AIZWAL: Mizoram Chief Minister Lalduhoma on Saturday said his government does not have the authority to stop the Centre from fencing the India-Myanmar border and scrapping the Free Movement Regime (FMR), but maintained that he was opposed to it.
Addressing a press conference hours after Union Home Minister Amit Shah made the announcement in Guwahati, he said the border with Myanmar in Mizoram was “imposed” by the British, and the Mizo people living on the two sides of it do not accept it.
“If the Centre goes ahead with its plan to fence the India-Myanmar border and scrap the FMR, we have no authority and we cannot stop it,” he said.
Lalduhoma said that his government and different organisations in the state were opposed to the fencing of the border and scrapping of the FMR as Mizos share ethnic ties with the people of the Chin community in Myanmar.
He said that Mizos living in different parts of the world “dream of reunification”, and fencing the present border will amount to approval of the boundary “imposed” by the British.
The chief minister said that he had discussed the matter with PM Narendra Modi and the Union Home Minister during his visit to Delhi recently, and they did not oppose his appeal regarding it.
The Free Movement Regime allows people living on both sides of the border to travel 16 km into each other’s territory without a visa.
He said the idea of scraping the FMR mainly stemmed from cross-border trafficking, and that he also believes that the smuggling of drugs and other contrabands has increased due to it.
Shah, while addressing a programme in Guwahati, said the Centre will end the free movement of people at the India-Myanmar border, and fence it completely so that it can be protected like the country’s boundary with Bangladesh.
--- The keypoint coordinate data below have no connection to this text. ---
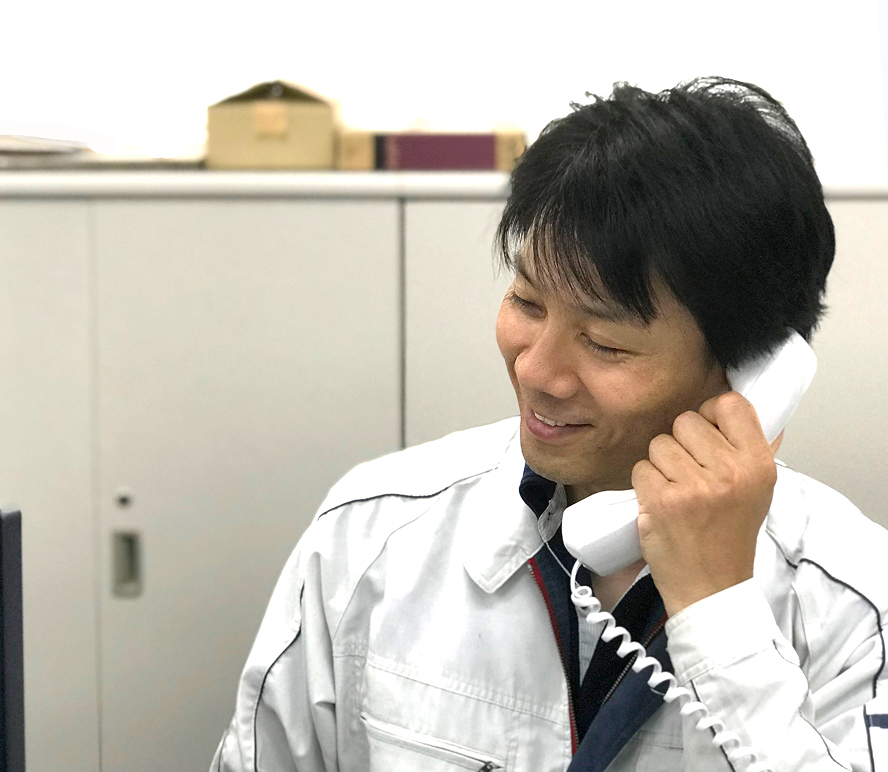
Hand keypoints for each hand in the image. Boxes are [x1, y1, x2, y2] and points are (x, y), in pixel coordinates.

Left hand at [632, 392, 778, 616]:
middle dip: (681, 444)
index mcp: (758, 464)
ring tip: (678, 492)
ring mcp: (694, 486)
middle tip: (691, 475)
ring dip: (660, 465)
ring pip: (659, 443)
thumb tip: (736, 407)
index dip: (710, 414)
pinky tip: (662, 505)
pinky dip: (645, 485)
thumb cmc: (730, 538)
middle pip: (686, 420)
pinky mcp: (662, 501)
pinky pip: (641, 468)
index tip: (707, 435)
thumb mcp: (758, 491)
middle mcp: (730, 471)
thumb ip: (748, 448)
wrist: (712, 587)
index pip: (730, 404)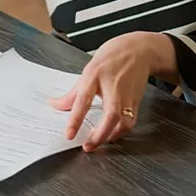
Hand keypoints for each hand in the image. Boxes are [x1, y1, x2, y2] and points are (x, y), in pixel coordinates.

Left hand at [50, 32, 176, 151]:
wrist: (139, 50)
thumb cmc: (112, 58)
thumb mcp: (88, 71)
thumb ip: (72, 92)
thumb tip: (55, 105)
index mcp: (95, 76)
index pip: (83, 100)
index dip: (75, 119)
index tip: (69, 134)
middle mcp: (113, 86)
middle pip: (110, 115)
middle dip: (100, 134)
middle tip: (88, 146)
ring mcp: (127, 95)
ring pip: (124, 121)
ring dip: (111, 136)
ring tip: (97, 142)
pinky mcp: (137, 102)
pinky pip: (130, 121)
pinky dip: (120, 132)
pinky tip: (110, 135)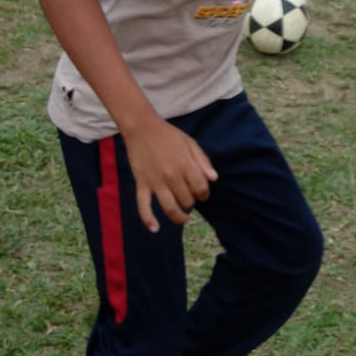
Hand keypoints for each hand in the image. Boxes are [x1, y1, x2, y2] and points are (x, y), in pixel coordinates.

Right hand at [123, 118, 217, 232]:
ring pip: (170, 208)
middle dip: (191, 201)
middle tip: (189, 197)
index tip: (202, 193)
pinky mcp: (141, 184)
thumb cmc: (168, 134)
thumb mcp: (190, 142)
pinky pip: (143, 207)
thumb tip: (214, 179)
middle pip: (187, 200)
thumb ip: (203, 161)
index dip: (204, 194)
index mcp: (185, 165)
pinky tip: (155, 229)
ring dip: (179, 217)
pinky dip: (148, 220)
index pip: (201, 188)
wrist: (142, 127)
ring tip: (183, 218)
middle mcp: (172, 176)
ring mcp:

“The Narendra Modi government has decided that the India-Myanmar border, which is open, will be protected by barbed fencing. The entire border will have barbed fencing like what we have at the India-Bangladesh border,” he said.
“The Indian government is rethinking the free movement agreement with Myanmar. Now, the Government of India is going to stop this facility,” he added.
More than 31,000 people from Myanmar, mostly from the Chin state, have taken refuge in Mizoram following the military coup in the neighbouring country in February 2021.
Four Indian states — Arunachal Pradesh, Nagaland, Manipur and Mizoram, share a 1,643-km-long border with Myanmar. Mizoram has a border of 510 km with Myanmar.
Mizoram’s largest civil society organisation Central Young Mizo Association (CYMA) and the state’s apex students’ body Mizo Zirlai Pawl (MZP) have also voiced their opposition to the Centre’s decision.